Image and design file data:
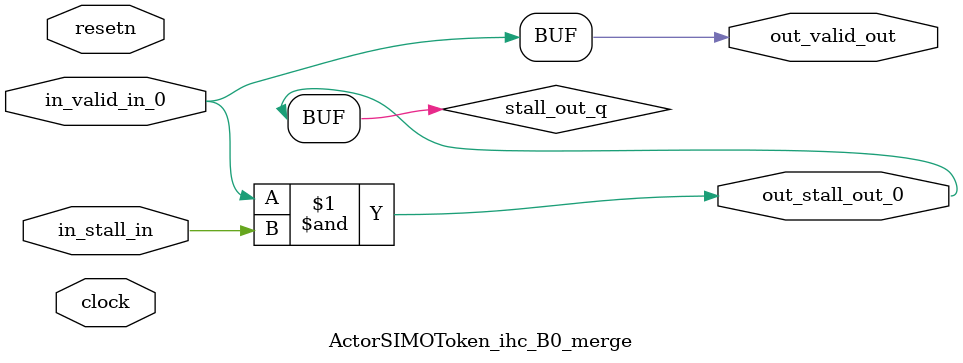
<source format=sv>



(* altera_attribute = "-name AUTO_SHIFT_REGISTER_RECOGNITION OFF; -name MESSAGE_DISABLE 10036; -name MESSAGE_DISABLE 10037; -name MESSAGE_DISABLE 14130; -name MESSAGE_DISABLE 14320; -name MESSAGE_DISABLE 15400; -name MESSAGE_DISABLE 14130; -name MESSAGE_DISABLE 10036; -name MESSAGE_DISABLE 12020; -name MESSAGE_DISABLE 12030; -name MESSAGE_DISABLE 12010; -name MESSAGE_DISABLE 12110; -name MESSAGE_DISABLE 14320; -name MESSAGE_DISABLE 13410; -name MESSAGE_DISABLE 113007; -name MESSAGE_DISABLE 10958" *)
module ActorSIMOToken_ihc_B0_merge (
    input wire [0:0] in_stall_in,
    input wire [0:0] in_valid_in_0,
    output wire [0:0] out_stall_out_0,
    output wire [0:0] out_valid_out,
    input wire clock,
    input wire resetn
    );

    wire [0:0] stall_out_q;


    // stall_out(LOGICAL,6)
    assign stall_out_q = in_valid_in_0 & in_stall_in;

    // out_stall_out_0(GPOUT,4)
    assign out_stall_out_0 = stall_out_q;

    // out_valid_out(GPOUT,5)
    assign out_valid_out = in_valid_in_0;

endmodule

</source>
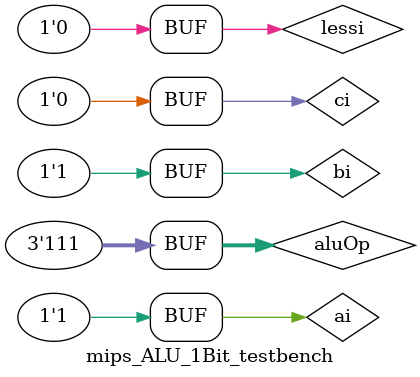
<source format=v>
module mips_ALU_1Bit_testbench();
	reg ai, bi, ci;
	reg [2:0] aluOp;
	reg lessi;
	wire ri, ci_1;


   mips_ALU_1Bit test(bi, aluOp, ai, ci,lessi, ri, ci_1);

	
	initial begin
	//and

	ai =1; bi = 1; ci = 0;
	aluOp[2] = 0; aluOp[1] = 0; aluOp[0] = 0; 
	lessi = 0;
	
	#1;
	
	ai =0; bi = 0; ci = 0;
	aluOp[2] = 0; aluOp[1] = 0; aluOp[0] = 0; 
	lessi = 0;
	
	#1;
	
	ai =1; bi = 0; ci = 0;
	aluOp[2] = 0; aluOp[1] = 0; aluOp[0] = 0; 
	lessi = 0;


	#1
	//or
	ai =1; bi = 1; ci = 0;
	aluOp[2] = 0; aluOp[1] = 0; aluOp[0] = 1; 
	lessi = 0;
	
	#1;
	
	ai =0; bi = 0; ci = 0;
	aluOp[2] = 0; aluOp[1] = 0; aluOp[0] = 1; 
	lessi = 0;
	
	#1;
	
	ai =1; bi = 0; ci = 0;
	aluOp[2] = 0; aluOp[1] = 0; aluOp[0] = 1; 
	lessi = 0;

	#1;
	
	ai = 1; bi = 0; ci = 1;
	aluOp[2] = 0; aluOp[1] = 0; aluOp[0] = 1; 
	lessi = 0;
	
	
	//add
	#1;
	
	ai =0; bi = 0; ci = 0;
	aluOp[2] = 0; aluOp[1] = 1; aluOp[0] = 0; 
	lessi = 0;

	#1;
	
	ai = 1; bi = 0; ci = 0;
	aluOp[2] = 0; aluOp[1] = 1; aluOp[0] = 0; 
	lessi = 0;

	#1;
	
	ai =0; bi = 1; ci = 0;
	aluOp[2] = 0; aluOp[1] = 1; aluOp[0] = 0; 
	lessi = 0;

	#1;
	ai =1; bi = 1; ci = 0;
	aluOp[2] = 0; aluOp[1] = 1; aluOp[0] = 0; 
	lessi = 0;

	#1;
	ai =1; bi = 1; ci = 1;
	aluOp[2] = 0; aluOp[1] = 1; aluOp[0] = 0; 
	lessi = 0;

	#1;
	
	ai = 1; bi = 0; ci = 1;
	aluOp[2] = 0; aluOp[1] = 1; aluOp[0] = 0; 
	lessi = 0;
	
	#1;
	
	ai = 0; bi = 1; ci = 1;
	aluOp[2] = 0; aluOp[1] = 1; aluOp[0] = 0; 
	lessi = 0;
	
	//sustract
	#1;
	
	ai =0; bi = 0; ci = 1;
	aluOp[2] = 1; aluOp[1] = 1; aluOp[0] = 0; 
	lessi = 0;

	#1;
	ai =0; bi = 1; ci = 1;
	aluOp[2] = 1; aluOp[1] = 1; aluOp[0] = 0; 
	lessi = 0;

	#1;
	ai =1; bi = 1; ci = 1;
	aluOp[2] = 1; aluOp[1] = 1; aluOp[0] = 0; 
	lessi = 0;

	#1;
	
	ai = 1; bi = 0; ci = 1;
	aluOp[2] = 1; aluOp[1] = 1; aluOp[0] = 0; 
	lessi = 0;
	
	
	//set on less than
	#1;
	
	ai =0; bi = 0; ci = 0;
	aluOp[2] = 1; aluOp[1] = 1; aluOp[0] = 1; 
	lessi = 0;

	#1;
	ai =0; bi = 1; ci = 0;
	aluOp[2] = 1; aluOp[1] = 1; aluOp[0] = 1; 
	lessi = 0;

	#1;
	ai =1; bi = 0; ci = 0;
	aluOp[2] = 1; aluOp[1] = 1; aluOp[0] = 1; 
	lessi = 0;

	#1;
	ai = 1; bi = 1; ci = 0;
	aluOp[2] = 1; aluOp[1] = 1; aluOp[0] = 1; 
	lessi = 0;
	

	end
	
	initial begin
	$monitor("aluOp =>%3b ai=%1b, bi=%1b, ci=%1b, result=%1b, carry_out=%1b, lessi=%1b",aluOp,	ai, bi, ci, ri, ci_1, lessi);
	end
	
	
endmodule
</source>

- WORK REQUIRED
Your reply should hold only the records, duplicated exactly, without any image.

- RESPONSE TO THIS TASK
<source format=sv>



(* altera_attribute = "-name AUTO_SHIFT_REGISTER_RECOGNITION OFF; -name MESSAGE_DISABLE 10036; -name MESSAGE_DISABLE 10037; -name MESSAGE_DISABLE 14130; -name MESSAGE_DISABLE 14320; -name MESSAGE_DISABLE 15400; -name MESSAGE_DISABLE 14130; -name MESSAGE_DISABLE 10036; -name MESSAGE_DISABLE 12020; -name MESSAGE_DISABLE 12030; -name MESSAGE_DISABLE 12010; -name MESSAGE_DISABLE 12110; -name MESSAGE_DISABLE 14320; -name MESSAGE_DISABLE 13410; -name MESSAGE_DISABLE 113007; -name MESSAGE_DISABLE 10958" *)
module ActorSIMOToken_ihc_B0_merge (
    input wire [0:0] in_stall_in,
    input wire [0:0] in_valid_in_0,
    output wire [0:0] out_stall_out_0,
    output wire [0:0] out_valid_out,
    input wire clock,
    input wire resetn
    );

    wire [0:0] stall_out_q;


    // stall_out(LOGICAL,6)
    assign stall_out_q = in_valid_in_0 & in_stall_in;

    // out_stall_out_0(GPOUT,4)
    assign out_stall_out_0 = stall_out_q;

    // out_valid_out(GPOUT,5)
    assign out_valid_out = in_valid_in_0;

endmodule

</source>
<source format=v>
module mips_ALU_1Bit_testbench();
	reg ai, bi, ci;
	reg [2:0] aluOp;
	reg lessi;
	wire ri, ci_1;


   mips_ALU_1Bit test(bi, aluOp, ai, ci,lessi, ri, ci_1);

	
	initial begin
	//and

	ai =1; bi = 1; ci = 0;
	aluOp[2] = 0; aluOp[1] = 0; aluOp[0] = 0; 
	lessi = 0;
	
	#1;
	
	ai =0; bi = 0; ci = 0;
	aluOp[2] = 0; aluOp[1] = 0; aluOp[0] = 0; 
	lessi = 0;
	
	#1;
	
	ai =1; bi = 0; ci = 0;
	aluOp[2] = 0; aluOp[1] = 0; aluOp[0] = 0; 
	lessi = 0;


	#1
	//or
	ai =1; bi = 1; ci = 0;
	aluOp[2] = 0; aluOp[1] = 0; aluOp[0] = 1; 
	lessi = 0;
	
	#1;
	
	ai =0; bi = 0; ci = 0;
	aluOp[2] = 0; aluOp[1] = 0; aluOp[0] = 1; 
	lessi = 0;
	
	#1;
	
	ai =1; bi = 0; ci = 0;
	aluOp[2] = 0; aluOp[1] = 0; aluOp[0] = 1; 
	lessi = 0;

	#1;
	
	ai = 1; bi = 0; ci = 1;
	aluOp[2] = 0; aluOp[1] = 0; aluOp[0] = 1; 
	lessi = 0;
	
	
	//add
	#1;
	
	ai =0; bi = 0; ci = 0;
	aluOp[2] = 0; aluOp[1] = 1; aluOp[0] = 0; 
	lessi = 0;

	#1;
	
	ai = 1; bi = 0; ci = 0;
	aluOp[2] = 0; aluOp[1] = 1; aluOp[0] = 0; 
	lessi = 0;

	#1;
	
	ai =0; bi = 1; ci = 0;
	aluOp[2] = 0; aluOp[1] = 1; aluOp[0] = 0; 
	lessi = 0;

	#1;
	ai =1; bi = 1; ci = 0;
	aluOp[2] = 0; aluOp[1] = 1; aluOp[0] = 0; 
	lessi = 0;

	#1;
	ai =1; bi = 1; ci = 1;
	aluOp[2] = 0; aluOp[1] = 1; aluOp[0] = 0; 
	lessi = 0;

	#1;
	
	ai = 1; bi = 0; ci = 1;
	aluOp[2] = 0; aluOp[1] = 1; aluOp[0] = 0; 
	lessi = 0;
	
	#1;
	
	ai = 0; bi = 1; ci = 1;
	aluOp[2] = 0; aluOp[1] = 1; aluOp[0] = 0; 
	lessi = 0;
	
	//sustract
	#1;
	
	ai =0; bi = 0; ci = 1;
	aluOp[2] = 1; aluOp[1] = 1; aluOp[0] = 0; 
	lessi = 0;

	#1;
	ai =0; bi = 1; ci = 1;
	aluOp[2] = 1; aluOp[1] = 1; aluOp[0] = 0; 
	lessi = 0;

	#1;
	ai =1; bi = 1; ci = 1;
	aluOp[2] = 1; aluOp[1] = 1; aluOp[0] = 0; 
	lessi = 0;

	#1;
	
	ai = 1; bi = 0; ci = 1;
	aluOp[2] = 1; aluOp[1] = 1; aluOp[0] = 0; 
	lessi = 0;
	
	
	//set on less than
	#1;
	
	ai =0; bi = 0; ci = 0;
	aluOp[2] = 1; aluOp[1] = 1; aluOp[0] = 1; 
	lessi = 0;

	#1;
	ai =0; bi = 1; ci = 0;
	aluOp[2] = 1; aluOp[1] = 1; aluOp[0] = 1; 
	lessi = 0;

	#1;
	ai =1; bi = 0; ci = 0;
	aluOp[2] = 1; aluOp[1] = 1; aluOp[0] = 1; 
	lessi = 0;

	#1;
	ai = 1; bi = 1; ci = 0;
	aluOp[2] = 1; aluOp[1] = 1; aluOp[0] = 1; 
	lessi = 0;
	

	end
	
	initial begin
	$monitor("aluOp =>%3b ai=%1b, bi=%1b, ci=%1b, result=%1b, carry_out=%1b, lessi=%1b",aluOp,	ai, bi, ci, ri, ci_1, lessi);
	end
	
	
endmodule
</source>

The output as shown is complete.